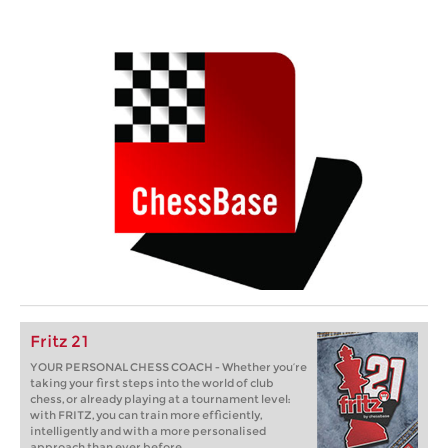
Fritz 21
YOUR PERSONAL CHESS COACH - Whether you’re
taking your first steps into the world of club
chess, or already playing at a tournament level:
with FRITZ, you can train more efficiently,
intelligently and with a more personalised
approach than ever before.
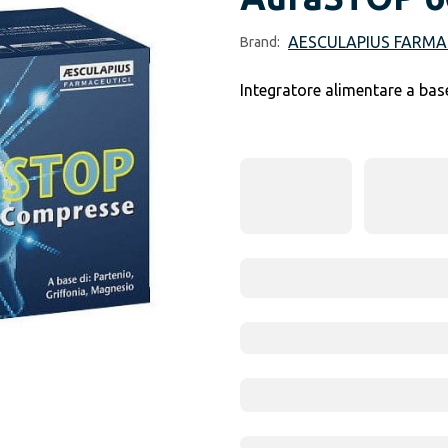
AESCULAPIUS FARMA
Brand:
Integratore alimentare a base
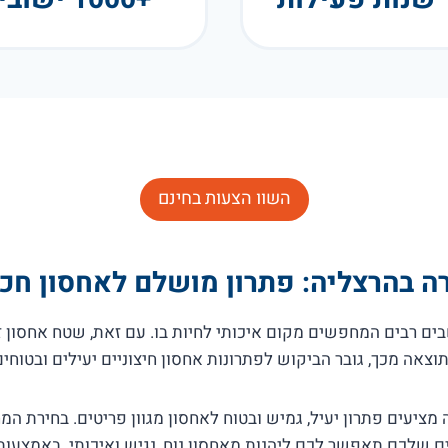
השוו הצעות בחינם
 בהרצליה: פתרון מושלם לאחסון חכ
ם רבים המחפשים מקום איכותי לחיות בו. עם זאת, שטח אחסון זמ
תוצאה מכך, גובר הביקוש לפתרונות אחסון חיצוניים יעילים ובטוחים
ציעים פתרון יעיל, גמיש ובטוח לאחסון מגוון פריטים. בחירת המ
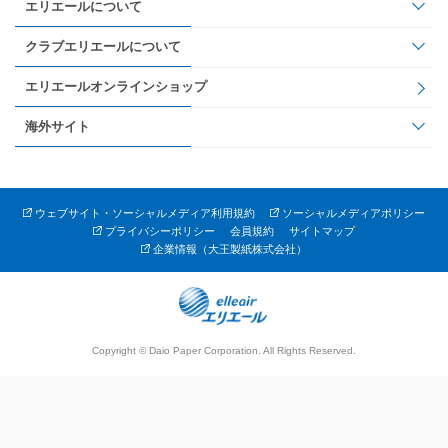
エリエールについて
クラブエリエールについて
エリエールオンラインショップ
海外サイト
ウェブサイト・ソーシャルメディア利用規約
ソーシャルメディアポリシー
プライバシーポリシー
会員規約
サイトマップ
企業情報（大王製紙株式会社）
Copyright © Daio Paper Corporation. All Rights Reserved.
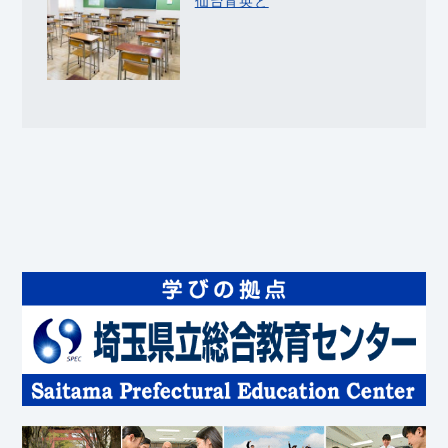
仙台育英と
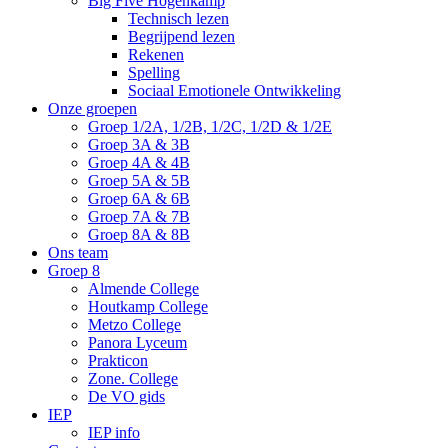
Big Five Hogenkamp
Technisch lezen
Begrijpend lezen
Rekenen
Spelling
Sociaal Emotionele Ontwikkeling
Onze groepen
Groep 1/2A, 1/2B, 1/2C, 1/2D & 1/2E
Groep 3A & 3B
Groep 4A & 4B
Groep 5A & 5B
Groep 6A & 6B
Groep 7A & 7B
Groep 8A & 8B
Ons team
Groep 8
Almende College
Houtkamp College
Metzo College
Panora Lyceum
Prakticon
Zone. College
De VO gids
IEP
IEP info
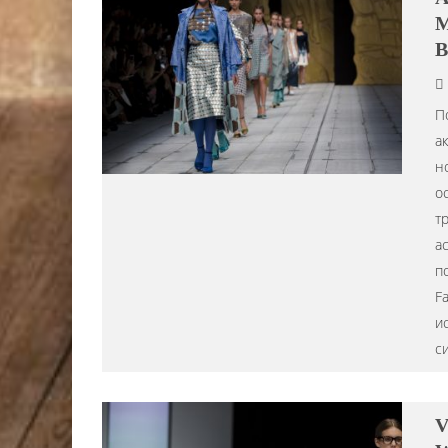
M
В
П
а
н
о
т
а
п
Fa
и
с
V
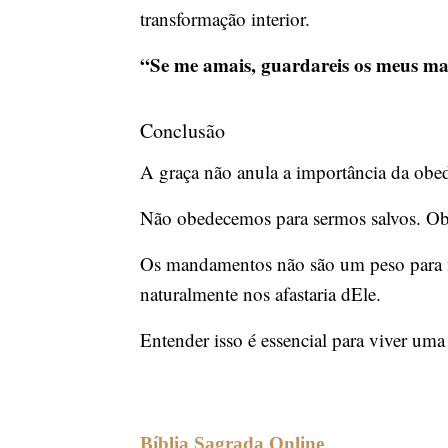
transformação interior.
“Se me amais, guardareis os meus m
Conclusão
A graça não anula a importância da obed
Não obedecemos para sermos salvos. Ob
Os mandamentos não são um peso para m
naturalmente nos afastaria dEle.
Entender isso é essencial para viver uma 
Bíblia Sagrada Online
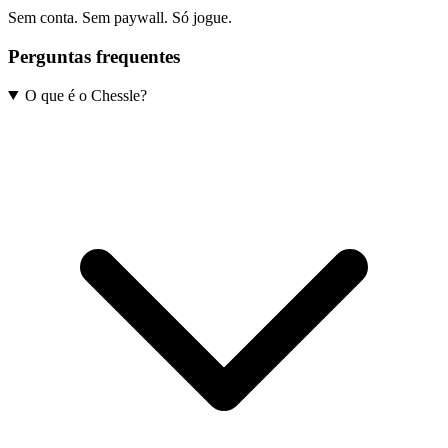
Sem conta. Sem paywall. Só jogue.
Perguntas frequentes
O que é o Chessle?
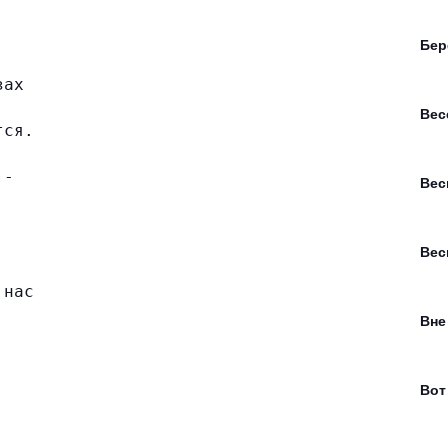
Бер
зах
Вес
тся.
 -
Вес
Вес
 нас
Вне
Вот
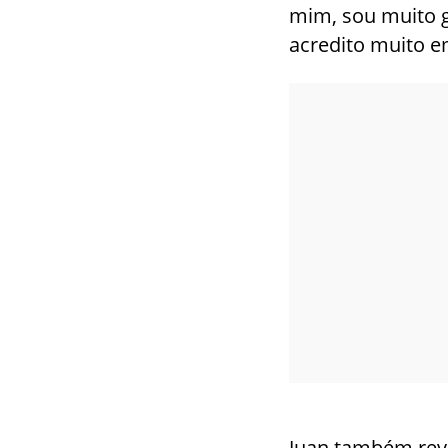
mim, sou muito g
acredito muito e
Juan também reve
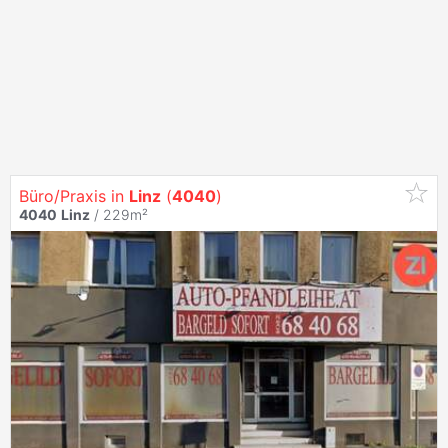
Büro/Praxis in
Linz
(
4040
)
4040
Linz
/ 229m²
========================================================================
WORK TO BE COMPLETED:
Every word of the data should be reproduced exactly; please omit any pictures.

EXERCISE SOLUTION:
Fritz 21
YOUR PERSONAL CHESS COACH - Whether you’re
taking your first steps into the world of club
chess, or already playing at a tournament level:
with FRITZ, you can train more efficiently,
intelligently and with a more personalised
approach than ever before.
AESCULAPIUS FARMA
Brand:
Integratore alimentare a base
השוו הצעות בחינם
 בהרצליה: פתרון מושלם לאחסון חכ
ם רבים המחפשים מקום איכותי לחיות בו. עם זאת, שטח אחסון זמ
תוצאה מכך, גובר הביקוש לפתרונות אחסון חיצוניים יעילים ובטוחים
ציעים פתרון יעיל, גמיש ובטוח לאחסון מגוון פריטים. בחירת המ
エリエールについて
クラブエリエールについて
エリエールオンラインショップ
海外サイト
ウェブサイト・ソーシャルメディア利用規約
ソーシャルメディアポリシー
プライバシーポリシー
会員規約
サイトマップ
企業情報（大王製紙株式会社）
Copyright © Daio Paper Corporation. All Rights Reserved.
仙台育英と
Big Five Hogenkamp
Technisch lezen
Begrijpend lezen
Rekenen
Spelling
Sociaal Emotionele Ontwikkeling
Onze groepen
Groep 1/2A, 1/2B, 1/2C, 1/2D & 1/2E
Groep 3A & 3B
Groep 4A & 4B
Groep 5A & 5B
Groep 6A & 6B
Groep 7A & 7B
Groep 8A & 8B
Ons team
Groep 8
Almende College
Houtkamp College
Metzo College
Panora Lyceum
Prakticon
Zone. College
De VO gids
IEP
IEP info
M
В
П
а
н
о
т
а
п
Fa
и
с
V
transformação interior.
“Se me amais, guardareis os meus m
Conclusão
A graça não anula a importância da obed
Não obedecemos para sermos salvos. Ob
Os mandamentos não são um peso para m
naturalmente nos afastaria dEle.
Entender isso é essencial para viver uma 
Bíblia Sagrada Online
Sem conta. Sem paywall. Só jogue.
Perguntas frequentes
O que é o Chessle?
Бер
зах
Вес
тся.
 -
Вес
Вес
 нас
Вне
Вот
mim, sou muito g
acredito muito e
Juan também reve
Büro/Praxis in
Linz
(
4040
)
4040
Linz
/ 229m²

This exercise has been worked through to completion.